[RECORDS — start]
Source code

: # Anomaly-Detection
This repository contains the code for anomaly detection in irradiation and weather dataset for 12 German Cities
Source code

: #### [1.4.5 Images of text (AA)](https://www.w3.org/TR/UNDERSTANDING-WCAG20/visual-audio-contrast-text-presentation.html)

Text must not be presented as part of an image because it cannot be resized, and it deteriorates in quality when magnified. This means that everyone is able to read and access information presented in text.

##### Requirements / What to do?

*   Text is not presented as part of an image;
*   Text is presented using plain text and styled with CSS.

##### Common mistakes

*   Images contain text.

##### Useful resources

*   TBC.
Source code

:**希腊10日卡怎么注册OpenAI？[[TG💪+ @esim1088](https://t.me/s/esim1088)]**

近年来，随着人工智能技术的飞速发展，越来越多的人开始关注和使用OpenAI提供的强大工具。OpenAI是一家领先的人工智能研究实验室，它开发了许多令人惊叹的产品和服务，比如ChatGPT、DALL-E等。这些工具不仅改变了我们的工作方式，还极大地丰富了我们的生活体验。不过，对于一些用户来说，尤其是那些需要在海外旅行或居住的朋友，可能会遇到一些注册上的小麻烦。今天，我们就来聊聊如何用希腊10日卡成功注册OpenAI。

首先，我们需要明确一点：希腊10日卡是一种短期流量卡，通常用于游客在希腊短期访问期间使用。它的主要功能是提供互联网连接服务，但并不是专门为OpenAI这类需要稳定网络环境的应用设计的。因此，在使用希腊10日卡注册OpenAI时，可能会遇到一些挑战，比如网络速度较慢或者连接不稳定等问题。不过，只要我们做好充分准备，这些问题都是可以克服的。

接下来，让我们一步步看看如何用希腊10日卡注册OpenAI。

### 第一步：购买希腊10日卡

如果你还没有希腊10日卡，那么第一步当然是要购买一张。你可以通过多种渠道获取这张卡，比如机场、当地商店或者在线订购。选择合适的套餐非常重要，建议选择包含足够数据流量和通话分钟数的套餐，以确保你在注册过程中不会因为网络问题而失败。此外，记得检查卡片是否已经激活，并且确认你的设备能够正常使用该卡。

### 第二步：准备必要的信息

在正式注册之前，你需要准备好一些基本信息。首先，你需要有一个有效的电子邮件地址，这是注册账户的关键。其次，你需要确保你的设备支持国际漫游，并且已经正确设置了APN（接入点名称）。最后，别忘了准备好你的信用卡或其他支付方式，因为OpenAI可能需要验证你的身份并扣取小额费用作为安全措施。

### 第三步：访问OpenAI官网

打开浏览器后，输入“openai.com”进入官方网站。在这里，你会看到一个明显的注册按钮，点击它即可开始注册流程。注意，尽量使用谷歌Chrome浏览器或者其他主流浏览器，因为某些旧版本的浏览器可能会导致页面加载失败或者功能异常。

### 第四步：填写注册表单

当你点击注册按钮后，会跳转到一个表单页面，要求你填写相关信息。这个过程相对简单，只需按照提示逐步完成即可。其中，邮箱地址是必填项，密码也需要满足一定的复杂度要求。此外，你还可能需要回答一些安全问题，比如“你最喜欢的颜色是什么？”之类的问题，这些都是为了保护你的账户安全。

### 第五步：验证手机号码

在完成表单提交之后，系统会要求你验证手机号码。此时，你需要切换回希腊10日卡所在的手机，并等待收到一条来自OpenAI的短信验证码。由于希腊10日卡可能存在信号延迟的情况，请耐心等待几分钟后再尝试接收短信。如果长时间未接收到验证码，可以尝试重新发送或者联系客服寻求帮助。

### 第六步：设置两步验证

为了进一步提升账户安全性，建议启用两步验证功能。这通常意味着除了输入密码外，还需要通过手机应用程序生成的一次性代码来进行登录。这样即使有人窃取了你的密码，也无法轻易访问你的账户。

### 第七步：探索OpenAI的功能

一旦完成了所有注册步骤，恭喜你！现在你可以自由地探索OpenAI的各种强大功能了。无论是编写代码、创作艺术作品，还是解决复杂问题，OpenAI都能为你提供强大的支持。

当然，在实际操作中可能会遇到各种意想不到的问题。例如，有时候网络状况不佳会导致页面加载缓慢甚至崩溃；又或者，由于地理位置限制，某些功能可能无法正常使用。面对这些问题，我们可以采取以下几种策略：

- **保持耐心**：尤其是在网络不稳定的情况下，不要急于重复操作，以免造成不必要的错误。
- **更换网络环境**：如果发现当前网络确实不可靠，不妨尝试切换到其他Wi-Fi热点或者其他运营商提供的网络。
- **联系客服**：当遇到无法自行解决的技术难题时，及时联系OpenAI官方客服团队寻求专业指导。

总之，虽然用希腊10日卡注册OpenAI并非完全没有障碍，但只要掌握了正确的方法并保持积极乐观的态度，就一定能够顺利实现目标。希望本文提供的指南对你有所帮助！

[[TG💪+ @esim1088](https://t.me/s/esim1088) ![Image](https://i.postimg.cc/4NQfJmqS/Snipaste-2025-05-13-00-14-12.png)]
[RECORDS — finish]
### REQUEST
All lines from the one with "### 第一步：购买希腊10日卡" through the end of the data must be repeated exactly, and nothing else may be repeated.

### SOLUTION FOR THIS TASK
### 第一步：购买希腊10日卡

如果你还没有希腊10日卡，那么第一步当然是要购买一张。你可以通过多种渠道获取这张卡，比如机场、当地商店或者在线订购。选择合适的套餐非常重要，建议选择包含足够数据流量和通话分钟数的套餐，以确保你在注册过程中不会因为网络问题而失败。此外，记得检查卡片是否已经激活，并且确认你的设备能够正常使用该卡。

### 第二步：准备必要的信息

在正式注册之前，你需要准备好一些基本信息。首先，你需要有一个有效的电子邮件地址，这是注册账户的关键。其次，你需要确保你的设备支持国际漫游，并且已经正确设置了APN（接入点名称）。最后，别忘了准备好你的信用卡或其他支付方式，因为OpenAI可能需要验证你的身份并扣取小额费用作为安全措施。

### 第三步：访问OpenAI官网

打开浏览器后，输入“openai.com”进入官方网站。在这里，你会看到一个明显的注册按钮，点击它即可开始注册流程。注意，尽量使用谷歌Chrome浏览器或者其他主流浏览器，因为某些旧版本的浏览器可能会导致页面加载失败或者功能异常。

### 第四步：填写注册表单

当你点击注册按钮后，会跳转到一个表单页面，要求你填写相关信息。这个过程相对简单，只需按照提示逐步完成即可。其中，邮箱地址是必填项，密码也需要满足一定的复杂度要求。此外，你还可能需要回答一些安全问题，比如“你最喜欢的颜色是什么？”之类的问题，这些都是为了保护你的账户安全。

### 第五步：验证手机号码

在完成表单提交之后，系统会要求你验证手机号码。此时，你需要切换回希腊10日卡所在的手机，并等待收到一条来自OpenAI的短信验证码。由于希腊10日卡可能存在信号延迟的情况，请耐心等待几分钟后再尝试接收短信。如果长时间未接收到验证码，可以尝试重新发送或者联系客服寻求帮助。

### 第六步：设置两步验证

为了进一步提升账户安全性，建议启用两步验证功能。这通常意味着除了输入密码外，还需要通过手机应用程序生成的一次性代码来进行登录。这样即使有人窃取了你的密码，也无法轻易访问你的账户。

### 第七步：探索OpenAI的功能

一旦完成了所有注册步骤，恭喜你！现在你可以自由地探索OpenAI的各种强大功能了。无论是编写代码、创作艺术作品，还是解决复杂问题，OpenAI都能为你提供强大的支持。

当然，在实际操作中可能会遇到各种意想不到的问题。例如，有时候网络状况不佳会导致页面加载缓慢甚至崩溃；又或者，由于地理位置限制，某些功能可能无法正常使用。面对这些问题，我们可以采取以下几种策略：

- **保持耐心**：尤其是在网络不稳定的情况下，不要急于重复操作，以免造成不必要的错误。
- **更换网络环境**：如果发现当前网络确实不可靠，不妨尝试切换到其他Wi-Fi热点或者其他运营商提供的网络。
- **联系客服**：当遇到无法自行解决的技术难题时，及时联系OpenAI官方客服团队寻求专业指导。

总之，虽然用希腊10日卡注册OpenAI并非完全没有障碍，但只要掌握了正确的方法并保持积极乐观的态度，就一定能够顺利实现目标。希望本文提供的指南对你有所帮助！

[[TG💪+ @esim1088](https://t.me/s/esim1088) ![Image](https://i.postimg.cc/4NQfJmqS/Snipaste-2025-05-13-00-14-12.png)]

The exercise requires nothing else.